Section: Arts

Family Day wows Gallery

Family Day wows Gallery

Last Saturday, Gund Gallery was bustling with people, from newborns to octogenarians, eager to experience art and wildlife at Family Day. The Gallery collaborated with the Brown Family Environmental Center to host a day of arts and crafts, gallery tours and a live animal program featuring flying squirrels and other common-to-Ohio species. 

This semester’s Family Day drew inspiration from the Gallery’s current exhibition, “Color: Theories and Structures.” In the lobby, kids and parents alike flocked to craft tables to make prints and get their hands messy with color. Upstairs, families wandered through the Gallery and attended an interactive demonstration on color theory.

“[Family Day] is for children to interact with art, getting them to see it as they think it is, and we’re here to help them make connections between what they see and what they think,” said Jenna Wendler ’17, a Gund Gallery Associate.

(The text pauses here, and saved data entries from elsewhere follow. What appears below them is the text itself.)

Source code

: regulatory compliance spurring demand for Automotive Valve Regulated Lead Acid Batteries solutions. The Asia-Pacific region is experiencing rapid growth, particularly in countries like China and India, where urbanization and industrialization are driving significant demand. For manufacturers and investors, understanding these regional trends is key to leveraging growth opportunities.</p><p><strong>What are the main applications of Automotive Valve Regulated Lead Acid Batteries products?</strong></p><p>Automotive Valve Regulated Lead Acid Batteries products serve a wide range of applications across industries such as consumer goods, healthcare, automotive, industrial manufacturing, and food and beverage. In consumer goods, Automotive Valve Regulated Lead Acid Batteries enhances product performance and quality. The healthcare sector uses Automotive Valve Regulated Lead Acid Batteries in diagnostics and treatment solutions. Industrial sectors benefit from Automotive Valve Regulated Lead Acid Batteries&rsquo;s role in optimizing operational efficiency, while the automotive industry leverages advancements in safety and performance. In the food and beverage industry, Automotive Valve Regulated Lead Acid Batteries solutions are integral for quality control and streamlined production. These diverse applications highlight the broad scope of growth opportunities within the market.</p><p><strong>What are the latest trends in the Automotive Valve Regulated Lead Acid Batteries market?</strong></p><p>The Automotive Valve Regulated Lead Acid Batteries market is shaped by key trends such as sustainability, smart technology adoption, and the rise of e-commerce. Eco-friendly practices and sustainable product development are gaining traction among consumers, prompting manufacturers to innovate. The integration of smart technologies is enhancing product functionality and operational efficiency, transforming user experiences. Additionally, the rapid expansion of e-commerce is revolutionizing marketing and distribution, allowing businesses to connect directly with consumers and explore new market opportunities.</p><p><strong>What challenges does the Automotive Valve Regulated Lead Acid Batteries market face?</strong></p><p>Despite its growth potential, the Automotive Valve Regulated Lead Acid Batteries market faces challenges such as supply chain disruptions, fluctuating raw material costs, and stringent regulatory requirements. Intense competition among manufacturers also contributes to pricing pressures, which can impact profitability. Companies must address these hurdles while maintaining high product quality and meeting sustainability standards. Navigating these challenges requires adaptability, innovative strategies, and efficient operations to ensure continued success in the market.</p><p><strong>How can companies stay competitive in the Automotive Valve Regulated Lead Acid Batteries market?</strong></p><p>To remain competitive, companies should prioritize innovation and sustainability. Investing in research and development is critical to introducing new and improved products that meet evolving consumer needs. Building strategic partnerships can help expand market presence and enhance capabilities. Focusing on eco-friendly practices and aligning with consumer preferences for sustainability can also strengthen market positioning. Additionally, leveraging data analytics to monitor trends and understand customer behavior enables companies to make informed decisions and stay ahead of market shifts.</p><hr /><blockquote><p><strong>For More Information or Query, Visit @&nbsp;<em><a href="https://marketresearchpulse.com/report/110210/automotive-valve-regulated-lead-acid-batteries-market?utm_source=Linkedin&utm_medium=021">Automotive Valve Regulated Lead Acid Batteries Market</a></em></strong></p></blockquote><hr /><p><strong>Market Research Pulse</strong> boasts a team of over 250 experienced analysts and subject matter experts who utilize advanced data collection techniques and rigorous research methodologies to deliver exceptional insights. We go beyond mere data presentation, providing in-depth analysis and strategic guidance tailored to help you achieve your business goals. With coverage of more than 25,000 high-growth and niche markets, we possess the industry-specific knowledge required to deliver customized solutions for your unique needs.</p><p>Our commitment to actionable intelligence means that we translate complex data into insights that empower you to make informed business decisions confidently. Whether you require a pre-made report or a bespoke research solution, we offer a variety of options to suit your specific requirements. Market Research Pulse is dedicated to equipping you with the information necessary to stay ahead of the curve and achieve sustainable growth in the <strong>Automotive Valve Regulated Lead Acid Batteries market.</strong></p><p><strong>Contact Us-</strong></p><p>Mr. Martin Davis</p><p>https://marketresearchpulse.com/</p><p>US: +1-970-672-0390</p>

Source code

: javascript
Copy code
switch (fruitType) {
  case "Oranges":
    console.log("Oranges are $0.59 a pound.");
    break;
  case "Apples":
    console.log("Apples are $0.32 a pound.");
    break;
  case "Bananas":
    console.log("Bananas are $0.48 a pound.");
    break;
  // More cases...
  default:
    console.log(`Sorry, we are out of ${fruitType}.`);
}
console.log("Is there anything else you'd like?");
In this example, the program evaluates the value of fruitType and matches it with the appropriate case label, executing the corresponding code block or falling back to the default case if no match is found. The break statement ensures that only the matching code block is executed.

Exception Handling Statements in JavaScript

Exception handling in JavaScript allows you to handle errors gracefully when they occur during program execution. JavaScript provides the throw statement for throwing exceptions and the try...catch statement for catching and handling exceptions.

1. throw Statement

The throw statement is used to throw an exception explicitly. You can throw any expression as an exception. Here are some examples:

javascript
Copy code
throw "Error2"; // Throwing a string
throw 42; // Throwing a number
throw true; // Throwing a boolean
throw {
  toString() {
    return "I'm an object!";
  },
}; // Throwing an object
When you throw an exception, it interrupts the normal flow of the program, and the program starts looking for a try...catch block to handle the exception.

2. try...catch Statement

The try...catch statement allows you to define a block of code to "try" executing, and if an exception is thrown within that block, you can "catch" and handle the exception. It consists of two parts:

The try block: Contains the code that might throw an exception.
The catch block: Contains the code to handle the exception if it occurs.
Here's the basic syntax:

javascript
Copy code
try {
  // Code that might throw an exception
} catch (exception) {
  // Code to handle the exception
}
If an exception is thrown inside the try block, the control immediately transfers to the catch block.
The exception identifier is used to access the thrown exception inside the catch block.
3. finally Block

Downstairs in the Community Foundation Theater, families could learn about Ohio’s wildlife and how humans have affected it throughout history. Maron Van Schoyck of Ohio Nature Education, who introduced herself as “Mrs. Van,” gave a dynamic presentation combining the state’s political and natural history — Ohio’s early residents could pay their taxes in squirrel pelts as a part of the State’s efforts to reduce a rampant squirrel population — and tied her lesson in with the theme of the day by explaining how animals perceive color.

“When we go out and teach, we are hoping to plant seeds in your hearts to be better students of the earth,” Van Schoyck told her young audience. The highlight for much of the audience, young and old alike, was the animals that accompanied Mrs. Van in her teaching, including Marsi the opossum and Falco the kestrel.